_THE TASK_
When you reach the line that contains "85: (439, 257)" below, transcribe it and each line after it word for word to the end of the records, omitting pictures.
:: EXTRACTED INFORMATION
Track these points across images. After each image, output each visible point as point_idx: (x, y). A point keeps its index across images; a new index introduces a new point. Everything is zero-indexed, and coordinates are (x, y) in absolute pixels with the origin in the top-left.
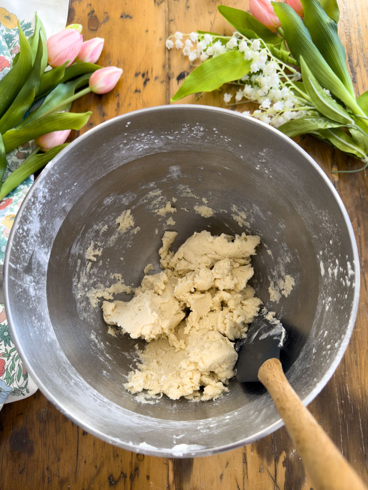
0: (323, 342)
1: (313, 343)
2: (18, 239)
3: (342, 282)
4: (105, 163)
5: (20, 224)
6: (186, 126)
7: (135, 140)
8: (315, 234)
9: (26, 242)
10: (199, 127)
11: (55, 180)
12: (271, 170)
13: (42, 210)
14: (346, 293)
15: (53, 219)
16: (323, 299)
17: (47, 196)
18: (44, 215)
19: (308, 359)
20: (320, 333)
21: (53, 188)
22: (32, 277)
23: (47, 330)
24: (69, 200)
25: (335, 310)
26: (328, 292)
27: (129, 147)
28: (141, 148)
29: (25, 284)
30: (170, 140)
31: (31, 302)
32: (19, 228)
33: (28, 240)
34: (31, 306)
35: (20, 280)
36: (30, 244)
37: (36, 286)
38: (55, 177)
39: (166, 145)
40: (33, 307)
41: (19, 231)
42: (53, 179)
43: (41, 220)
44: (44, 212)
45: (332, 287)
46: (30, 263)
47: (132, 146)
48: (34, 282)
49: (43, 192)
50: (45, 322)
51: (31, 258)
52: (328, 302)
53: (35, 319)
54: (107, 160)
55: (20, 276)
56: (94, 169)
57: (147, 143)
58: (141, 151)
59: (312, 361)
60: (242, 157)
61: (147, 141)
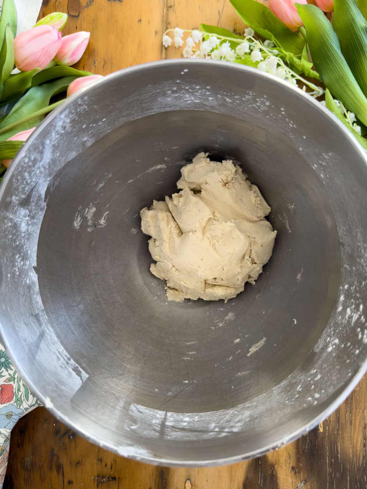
0: (313, 385)
1: (301, 378)
2: (20, 169)
3: (359, 333)
4: (144, 105)
5: (27, 153)
6: (250, 94)
7: (187, 90)
8: (348, 265)
9: (30, 173)
10: (265, 100)
11: (82, 111)
12: (328, 176)
13: (58, 141)
14: (359, 349)
15: (68, 152)
16: (329, 336)
17: (68, 126)
18: (58, 146)
19: (290, 393)
20: (312, 372)
21: (77, 119)
22: (27, 211)
23: (29, 270)
24: (92, 135)
25: (338, 357)
26: (337, 332)
27: (177, 95)
28: (191, 100)
29: (17, 218)
30: (227, 102)
31: (19, 238)
32: (25, 157)
33: (33, 171)
34: (18, 243)
35: (13, 213)
36: (34, 175)
37: (31, 221)
38: (82, 108)
39: (220, 105)
40: (20, 243)
41: (24, 160)
42: (78, 110)
43: (53, 152)
44: (59, 143)
45: (344, 330)
46: (29, 196)
47: (181, 95)
48: (29, 216)
49: (64, 122)
50: (30, 262)
51: (32, 190)
52: (333, 343)
53: (19, 257)
54: (147, 103)
55: (13, 209)
56: (130, 109)
57: (199, 98)
58: (189, 104)
59: (294, 399)
60: (301, 149)
61: (200, 95)
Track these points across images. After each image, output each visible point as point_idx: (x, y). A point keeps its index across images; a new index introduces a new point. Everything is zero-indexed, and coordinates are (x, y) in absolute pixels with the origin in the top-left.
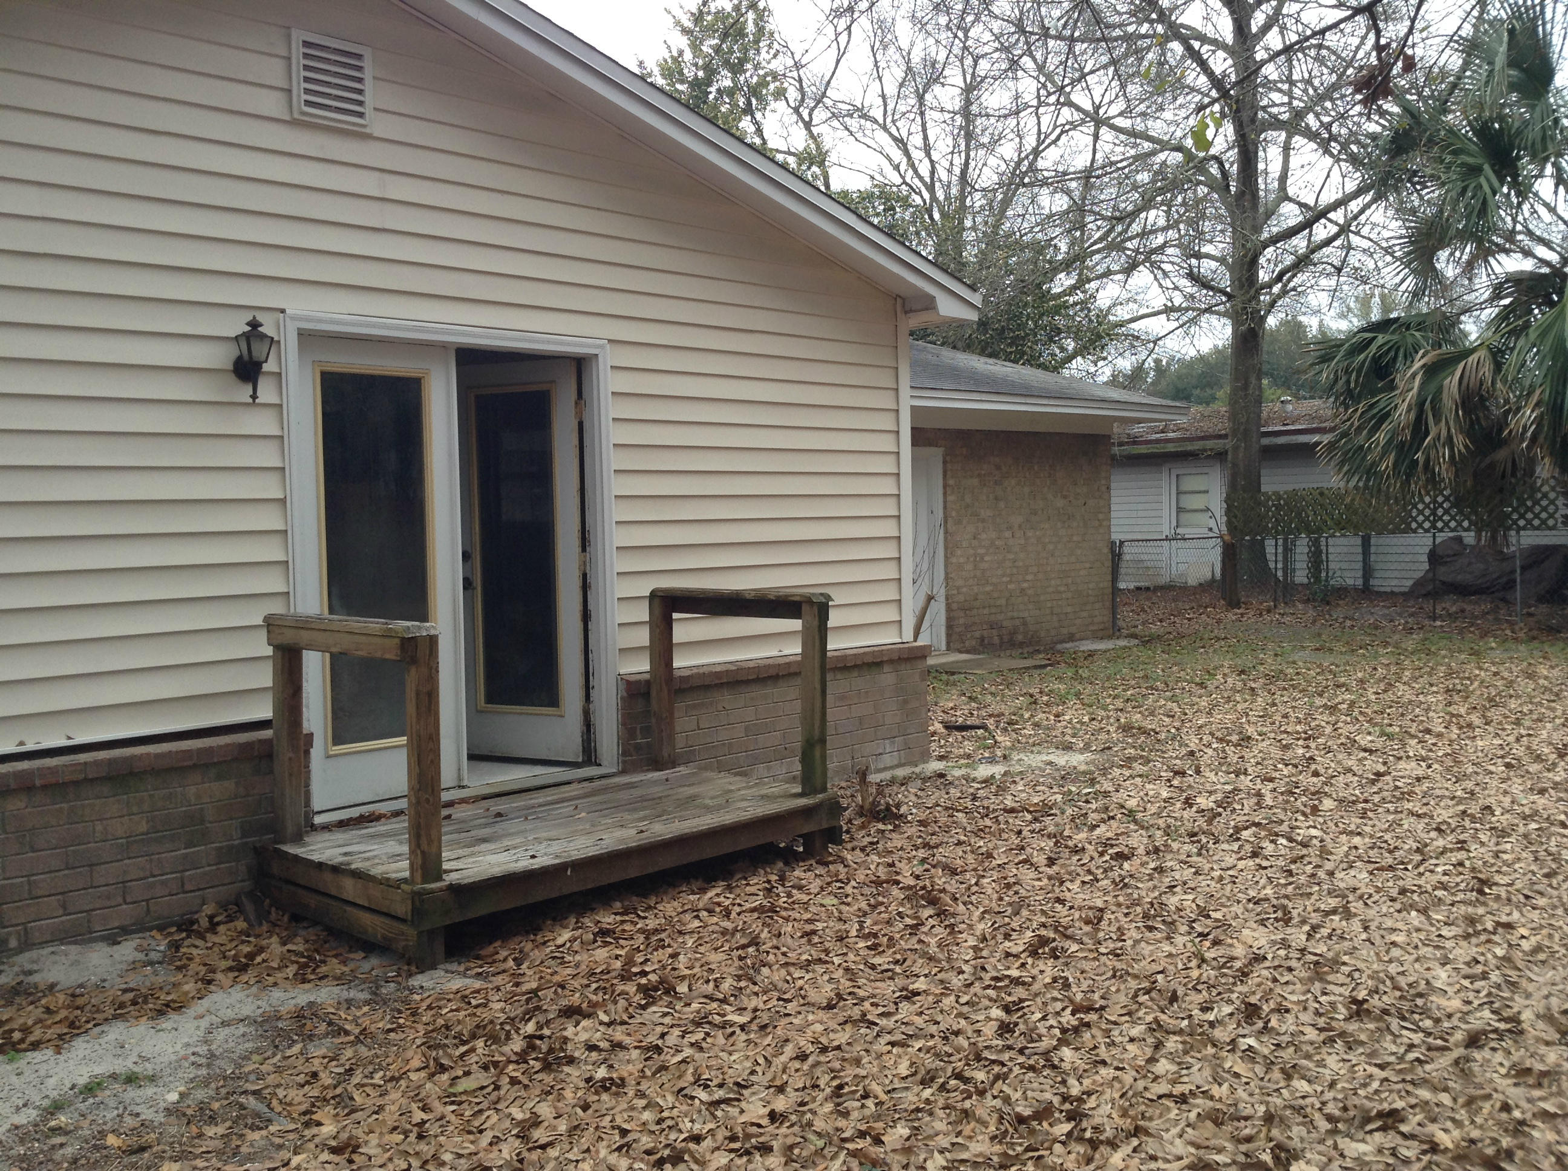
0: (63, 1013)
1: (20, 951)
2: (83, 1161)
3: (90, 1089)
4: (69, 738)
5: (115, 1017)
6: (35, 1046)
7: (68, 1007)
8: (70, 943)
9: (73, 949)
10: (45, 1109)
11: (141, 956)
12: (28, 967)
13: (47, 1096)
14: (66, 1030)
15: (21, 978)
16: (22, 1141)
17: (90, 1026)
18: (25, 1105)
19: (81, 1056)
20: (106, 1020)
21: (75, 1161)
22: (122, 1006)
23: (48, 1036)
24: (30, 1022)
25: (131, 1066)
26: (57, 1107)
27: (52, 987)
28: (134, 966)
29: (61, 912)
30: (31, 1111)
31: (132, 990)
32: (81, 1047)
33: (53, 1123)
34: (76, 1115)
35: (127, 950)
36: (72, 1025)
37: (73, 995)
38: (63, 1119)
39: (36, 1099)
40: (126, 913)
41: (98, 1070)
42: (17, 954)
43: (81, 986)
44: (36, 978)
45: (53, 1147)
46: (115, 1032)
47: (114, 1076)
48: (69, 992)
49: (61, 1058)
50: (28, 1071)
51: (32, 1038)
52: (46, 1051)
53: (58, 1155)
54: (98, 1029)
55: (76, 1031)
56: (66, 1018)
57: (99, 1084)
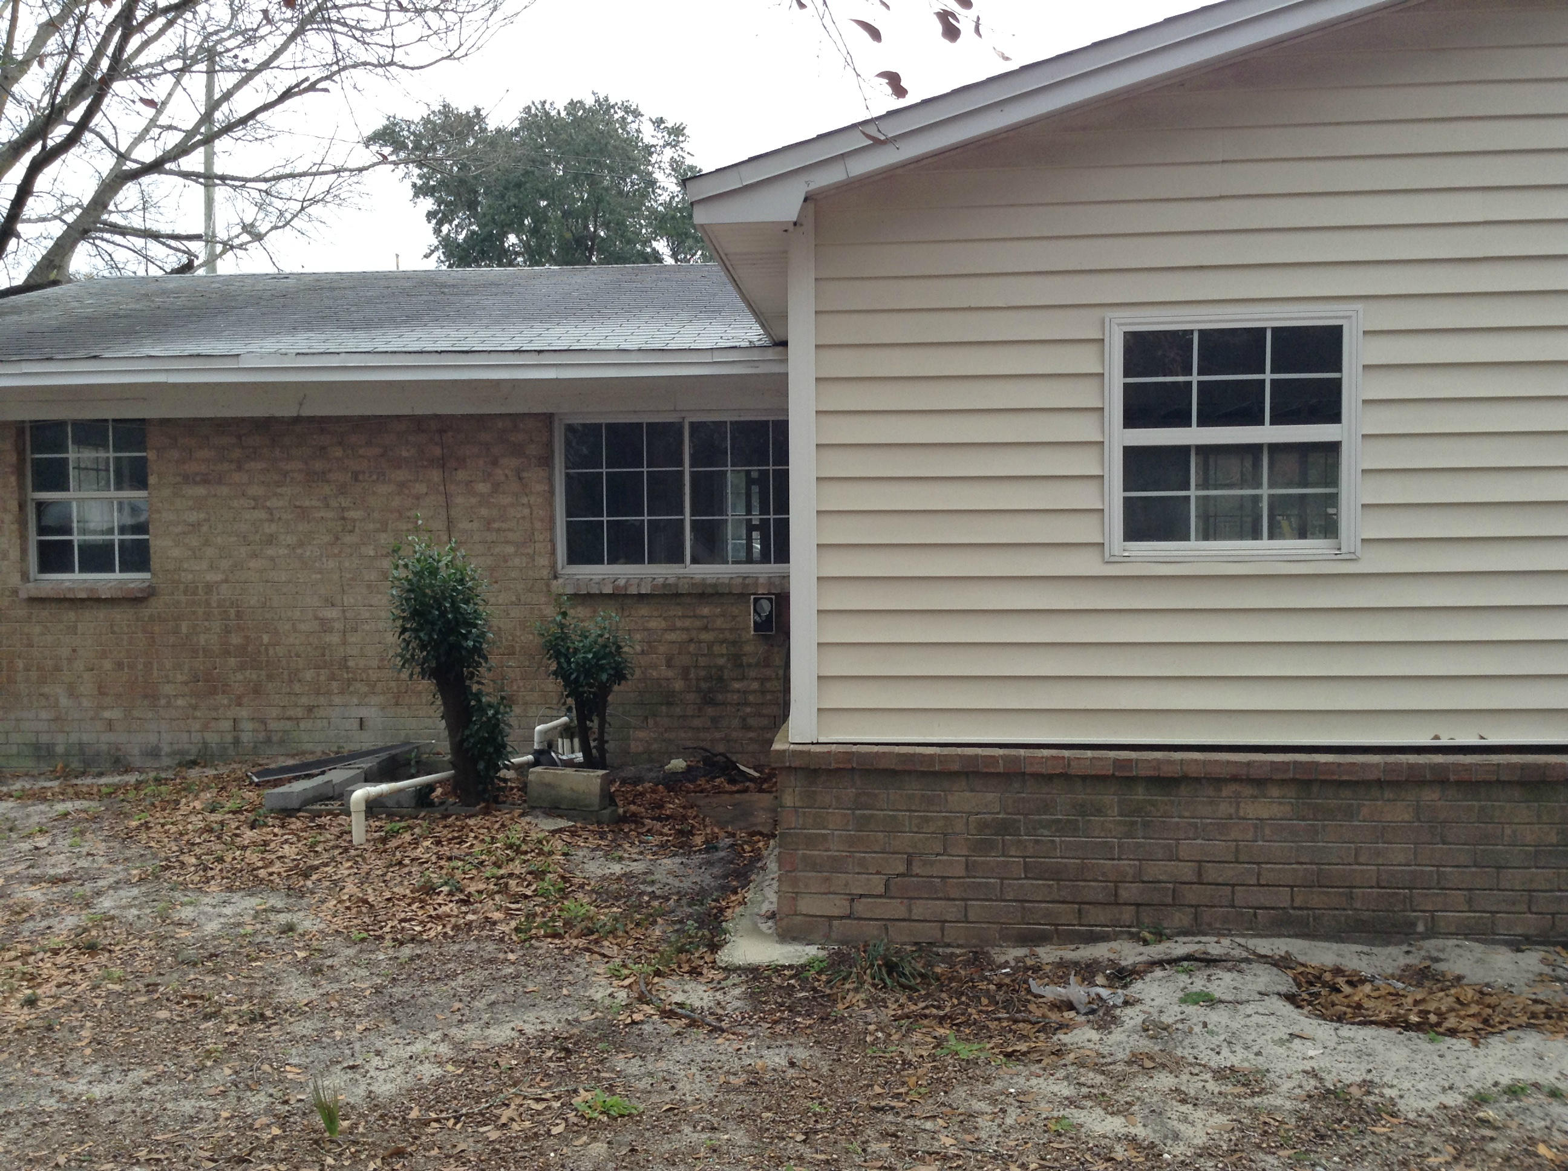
0: (1474, 1009)
1: (1425, 936)
2: (1516, 1162)
3: (1514, 1091)
4: (1482, 738)
5: (1529, 1026)
6: (1452, 1033)
7: (1478, 1003)
8: (1477, 941)
9: (1478, 948)
10: (1470, 1098)
11: (1547, 970)
12: (1435, 954)
13: (1471, 1086)
14: (1481, 1026)
15: (1428, 963)
16: (1453, 1123)
17: (1504, 1027)
18: (1451, 1088)
19: (1499, 1056)
20: (1520, 1026)
21: (1507, 1159)
22: (1534, 1016)
23: (1463, 1027)
24: (1444, 1009)
25: (1554, 1081)
26: (1481, 1100)
27: (1459, 978)
28: (1541, 979)
29: (1466, 908)
30: (1456, 1095)
31: (1543, 1003)
32: (1497, 1047)
33: (1481, 1114)
34: (1502, 1113)
35: (1532, 960)
36: (1486, 1022)
37: (1481, 992)
38: (1491, 1113)
39: (1461, 1085)
40: (1530, 924)
41: (1520, 1075)
42: (1423, 939)
43: (1488, 985)
44: (1441, 967)
45: (1483, 1138)
46: (1531, 1041)
47: (1536, 1085)
48: (1477, 988)
49: (1481, 1052)
50: (1449, 1056)
51: (1447, 1025)
52: (1463, 1041)
53: (1490, 1147)
54: (1512, 1033)
55: (1490, 1029)
56: (1479, 1014)
57: (1522, 1089)
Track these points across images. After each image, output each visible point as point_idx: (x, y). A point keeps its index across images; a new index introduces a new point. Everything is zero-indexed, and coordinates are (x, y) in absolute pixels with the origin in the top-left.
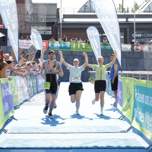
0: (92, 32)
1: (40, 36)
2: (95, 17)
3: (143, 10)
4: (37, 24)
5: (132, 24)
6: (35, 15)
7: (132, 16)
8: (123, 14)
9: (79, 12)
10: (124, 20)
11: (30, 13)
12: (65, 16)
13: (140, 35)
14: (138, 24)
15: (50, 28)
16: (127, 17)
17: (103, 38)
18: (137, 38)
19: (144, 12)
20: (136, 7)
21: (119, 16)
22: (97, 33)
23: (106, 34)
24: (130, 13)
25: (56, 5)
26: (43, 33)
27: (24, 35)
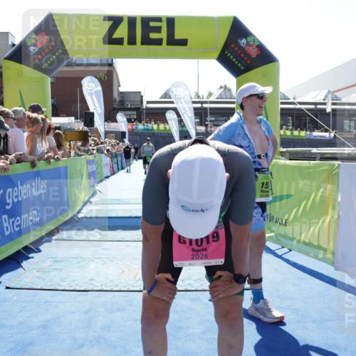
0: (170, 116)
1: (125, 119)
2: (172, 102)
3: (216, 97)
4: (124, 109)
5: (206, 109)
6: (122, 102)
7: (206, 102)
8: (199, 100)
9: (161, 98)
10: (199, 105)
11: (118, 100)
12: (148, 102)
13: (213, 119)
14: (211, 109)
15: (135, 113)
16: (202, 103)
17: (181, 121)
18: (211, 121)
19: (217, 98)
20: (210, 94)
21: (194, 102)
22: (176, 116)
23: (182, 118)
24: (205, 100)
25: (140, 93)
26: (128, 117)
27: (110, 117)
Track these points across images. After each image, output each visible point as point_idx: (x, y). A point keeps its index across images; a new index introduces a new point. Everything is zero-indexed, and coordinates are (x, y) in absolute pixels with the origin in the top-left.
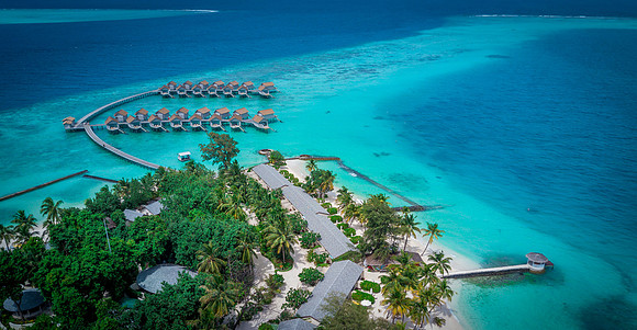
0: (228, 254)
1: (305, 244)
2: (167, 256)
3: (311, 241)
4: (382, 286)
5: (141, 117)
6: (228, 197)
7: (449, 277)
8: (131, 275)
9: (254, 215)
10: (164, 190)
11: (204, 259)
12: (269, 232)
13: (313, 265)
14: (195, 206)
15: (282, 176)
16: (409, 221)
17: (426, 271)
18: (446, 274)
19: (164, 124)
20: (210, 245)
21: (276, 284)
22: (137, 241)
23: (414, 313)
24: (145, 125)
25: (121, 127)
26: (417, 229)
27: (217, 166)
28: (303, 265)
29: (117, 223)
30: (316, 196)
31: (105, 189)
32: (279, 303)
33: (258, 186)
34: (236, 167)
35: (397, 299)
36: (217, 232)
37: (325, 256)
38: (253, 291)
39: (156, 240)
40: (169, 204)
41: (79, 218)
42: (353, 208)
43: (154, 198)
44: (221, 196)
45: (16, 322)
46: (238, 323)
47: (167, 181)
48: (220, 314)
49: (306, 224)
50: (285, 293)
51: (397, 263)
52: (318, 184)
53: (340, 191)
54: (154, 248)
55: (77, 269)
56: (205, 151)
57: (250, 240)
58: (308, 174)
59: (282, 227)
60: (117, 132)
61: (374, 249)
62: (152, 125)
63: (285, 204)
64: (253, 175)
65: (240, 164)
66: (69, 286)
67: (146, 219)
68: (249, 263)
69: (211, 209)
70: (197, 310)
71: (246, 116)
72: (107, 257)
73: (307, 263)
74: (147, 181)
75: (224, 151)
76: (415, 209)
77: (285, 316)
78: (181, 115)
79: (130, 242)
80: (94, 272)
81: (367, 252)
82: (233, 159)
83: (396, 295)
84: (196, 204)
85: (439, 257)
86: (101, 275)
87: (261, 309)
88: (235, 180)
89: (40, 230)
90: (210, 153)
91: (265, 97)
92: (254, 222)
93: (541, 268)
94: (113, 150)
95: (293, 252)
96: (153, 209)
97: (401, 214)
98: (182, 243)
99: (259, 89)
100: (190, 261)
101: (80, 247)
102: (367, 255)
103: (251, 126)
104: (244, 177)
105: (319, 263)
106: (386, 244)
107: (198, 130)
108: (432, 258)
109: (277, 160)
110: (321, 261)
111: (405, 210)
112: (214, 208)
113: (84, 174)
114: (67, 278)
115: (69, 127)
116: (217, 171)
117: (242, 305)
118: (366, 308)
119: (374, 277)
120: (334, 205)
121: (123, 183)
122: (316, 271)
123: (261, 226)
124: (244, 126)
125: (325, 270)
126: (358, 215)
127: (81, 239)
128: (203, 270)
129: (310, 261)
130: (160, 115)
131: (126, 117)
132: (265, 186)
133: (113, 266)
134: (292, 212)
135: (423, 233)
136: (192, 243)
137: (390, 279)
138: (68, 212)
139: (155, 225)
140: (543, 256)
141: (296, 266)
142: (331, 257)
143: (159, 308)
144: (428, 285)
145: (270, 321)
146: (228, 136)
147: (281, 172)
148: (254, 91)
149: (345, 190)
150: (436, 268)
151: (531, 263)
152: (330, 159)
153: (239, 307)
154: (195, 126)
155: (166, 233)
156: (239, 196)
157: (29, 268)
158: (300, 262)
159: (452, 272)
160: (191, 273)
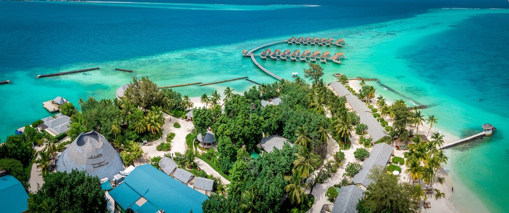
::::
_EXERCISE OUTPUT_
85: (439, 257)
86: (101, 275)
87: (261, 309)
88: (235, 180)
89: (40, 230)
90: (210, 153)
91: (265, 97)
92: (254, 222)
93: (541, 268)
94: (113, 150)
95: (293, 252)
96: (153, 209)
97: (401, 214)
98: (182, 243)
99: (259, 89)
100: (190, 261)
101: (80, 247)
102: (367, 255)
103: (251, 126)
104: (244, 177)
105: (319, 263)
106: (386, 244)
107: (198, 130)
108: (432, 258)
109: (277, 160)
110: (321, 261)
111: (405, 210)
112: (214, 208)
113: (84, 174)
114: (67, 278)
115: (69, 127)
116: (217, 171)
117: (242, 305)
118: (366, 308)
119: (374, 277)
120: (334, 205)
121: (123, 183)
122: (316, 271)
123: (261, 226)
124: (244, 126)
125: (325, 270)
126: (358, 215)
127: (81, 239)
128: (203, 270)
129: (310, 261)
130: (160, 115)
131: (126, 117)
132: (265, 186)
133: (113, 266)
134: (292, 212)
135: (423, 233)
136: (192, 243)
137: (390, 279)
138: (68, 212)
139: (155, 225)
140: (543, 256)
141: (296, 266)
142: (331, 257)
143: (159, 308)
144: (428, 285)
145: (270, 321)
146: (228, 136)
147: (281, 172)
148: (254, 91)
149: (345, 190)
150: (436, 268)
151: (531, 263)
152: (330, 159)
153: (239, 307)
154: (195, 126)
155: (166, 233)
156: (239, 196)
157: (29, 268)
158: (300, 262)
159: (452, 272)
160: (191, 273)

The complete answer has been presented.